3. Aspek Sosiologis (Dukungan Masyarakat)
a. Penerimaan Publik: Mayoritas masyarakat Indonesia menerima legitimasi pemerintah dan sistem yang ada. Mereka berpartisipasi dalam pemilu, menaati hukum, dan menggunakan layanan negara yang diselenggarakan oleh lembaga-lembaga yang dianggap "tidak legitimate" oleh kelompok tersebut.
b. Narasi Terbatas: Narasi "UUD 1945 demisioner" hanya bergema di kalangan kelompok ideologis yang sangat kecil dan tidak memiliki daya tarik luas di tengah masyarakat umum yang lebih fokus pada isu-isu ekonomi dan kesejahteraan.
III. Kesimpulan
Risiko kegagalan tuntutan "17+8" adalah 100%. Tuntutan ini tidak dapat dieksekusi karena:
1.Dasar argumennya berada di luar kerangka hukum yang diakui dan dijalankan oleh negara.
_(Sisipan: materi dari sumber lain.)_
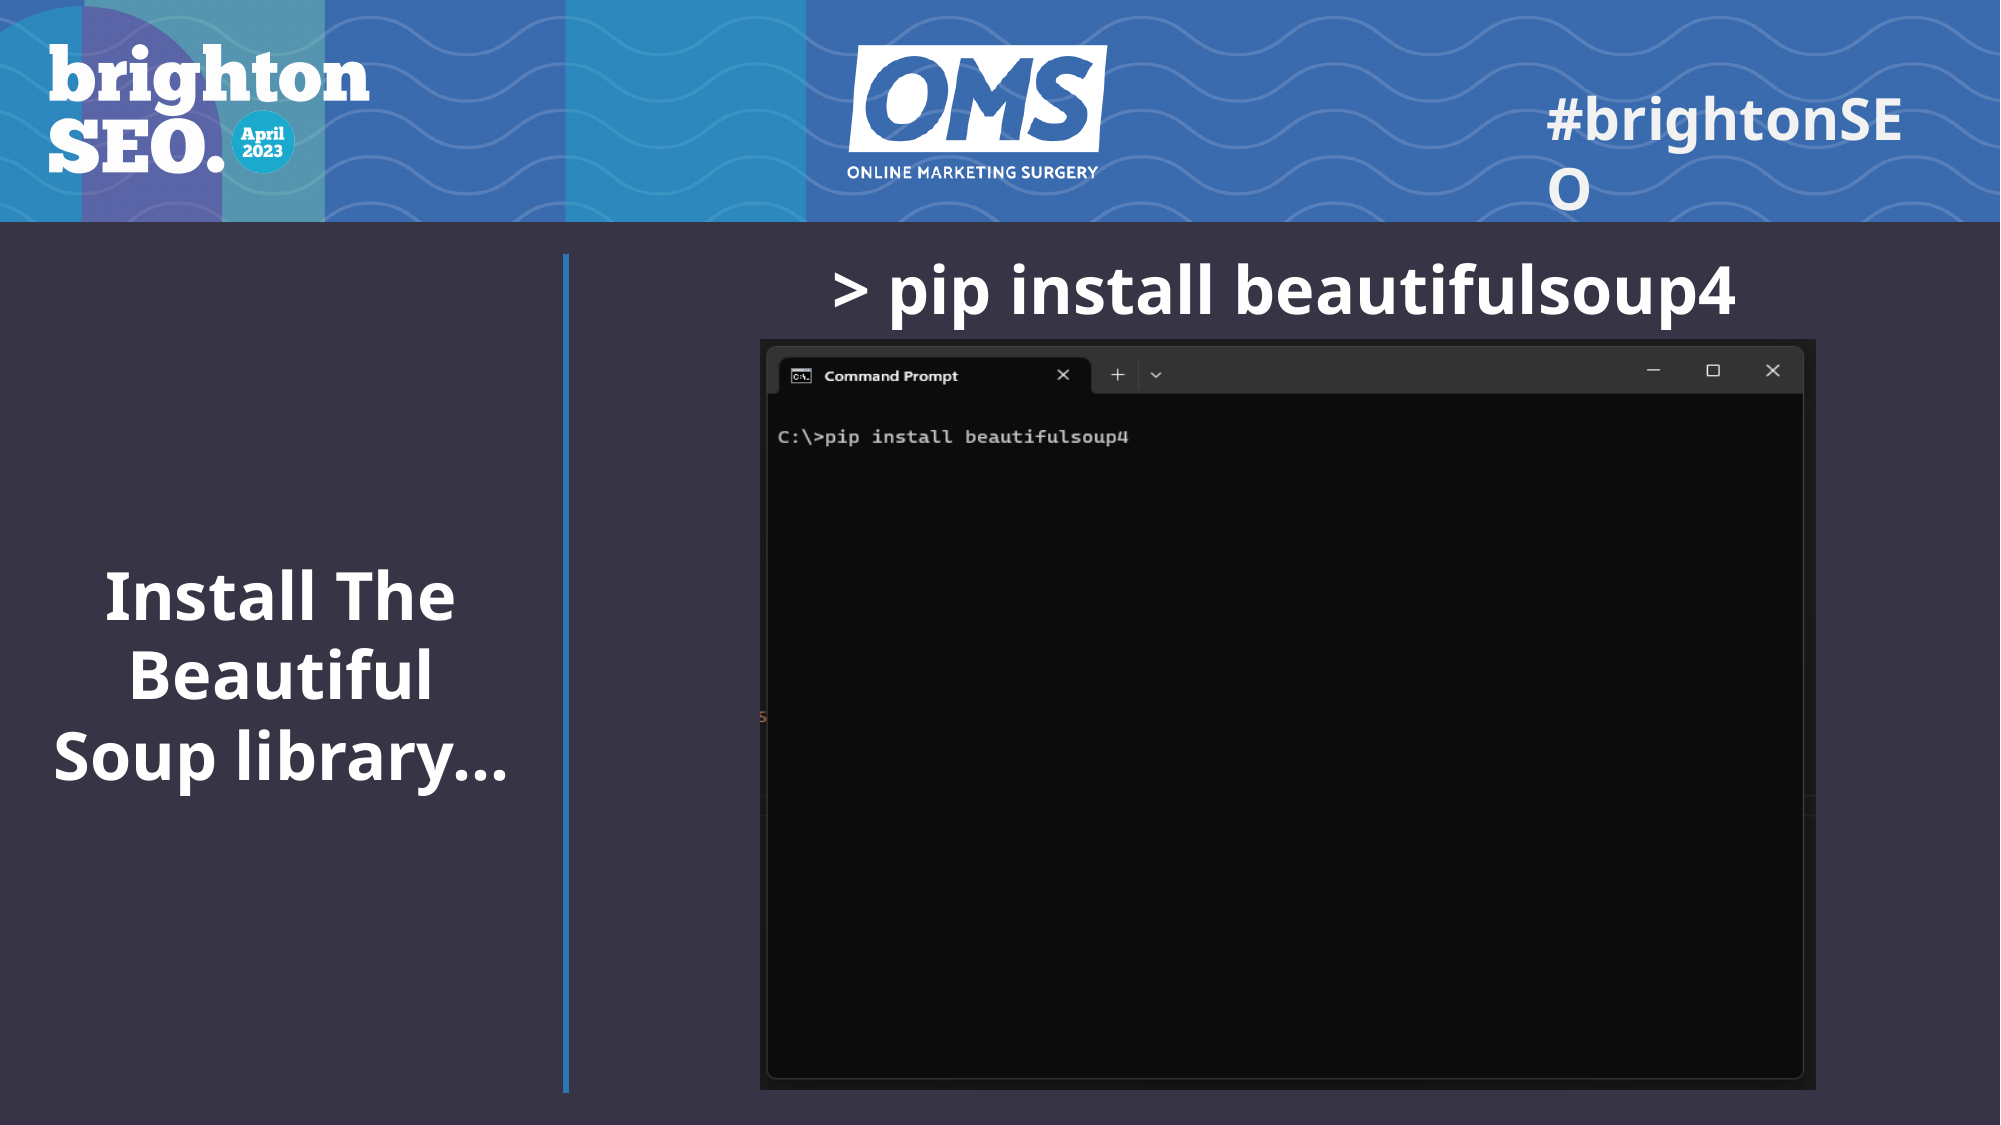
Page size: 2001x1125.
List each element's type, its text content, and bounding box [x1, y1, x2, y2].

text_box > pip install beautifulsoup4 [602, 254, 1968, 322]
text_box #brightonSEO [1531, 222, 1952, 230]
picture [760, 339, 1816, 1090]
text_box Install The Beautiful Soup library… [32, 253, 531, 1093]
picture [0, 0, 2000, 222]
a. Tidak memiliki dukungan politik dari institusi manapun yang memiliki kekuatan untuk membuat perubahan konstitusional.
b. Ditolak oleh konsensus sosial dan historis bangsa Indonesia pasca-Reformasi 1998.
Kegagalan ini bukanlah sebuah "risiko", melainkan sebuah kepastian logis karena tuntutan tersebut berangkat dari realitas alternatif yang tidak diakui oleh struktur negara, hukum, dan masyarakat Indonesia secara keseluruhan.